## WHAT IS BEING ASKED:
Copy out every line of the data below that contains the word "States".

[Start of section]

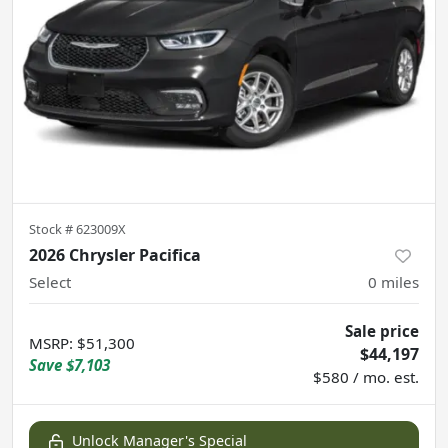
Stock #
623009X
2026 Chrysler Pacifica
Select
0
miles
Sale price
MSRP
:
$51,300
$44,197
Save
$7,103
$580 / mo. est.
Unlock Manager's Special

[End of section]
[Start of section]

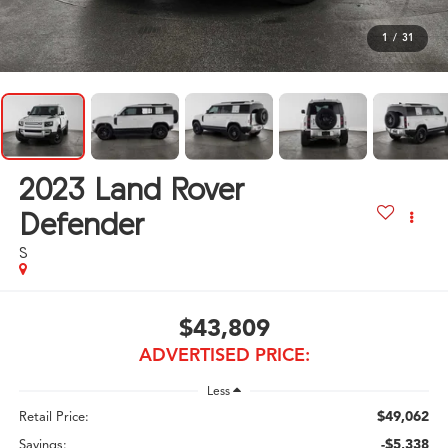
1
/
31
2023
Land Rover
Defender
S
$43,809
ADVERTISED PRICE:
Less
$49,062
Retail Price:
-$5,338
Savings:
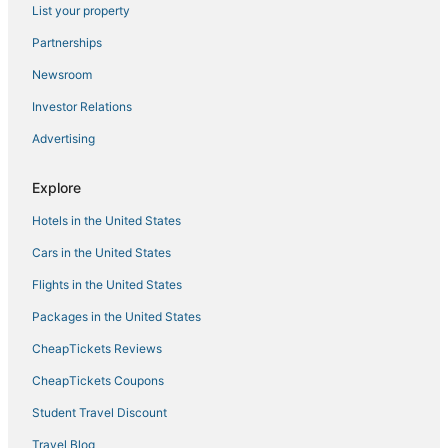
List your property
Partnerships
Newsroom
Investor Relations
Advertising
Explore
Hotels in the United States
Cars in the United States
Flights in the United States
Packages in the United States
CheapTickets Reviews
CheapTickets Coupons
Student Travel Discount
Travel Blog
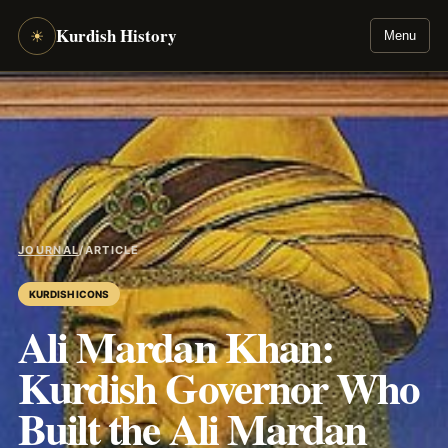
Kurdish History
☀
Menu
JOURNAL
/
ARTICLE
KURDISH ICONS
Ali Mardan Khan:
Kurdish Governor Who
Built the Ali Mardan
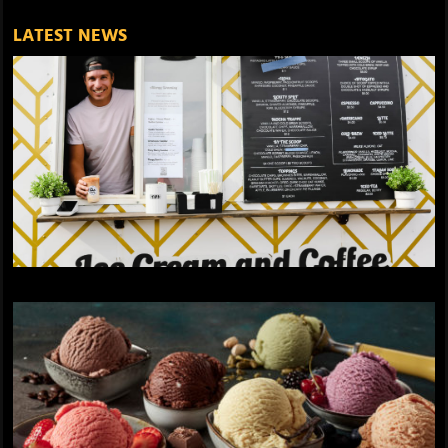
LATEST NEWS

[End of section]

## EXPECTED ANSWER:
Hotels in the United States
Cars in the United States
Flights in the United States
Packages in the United States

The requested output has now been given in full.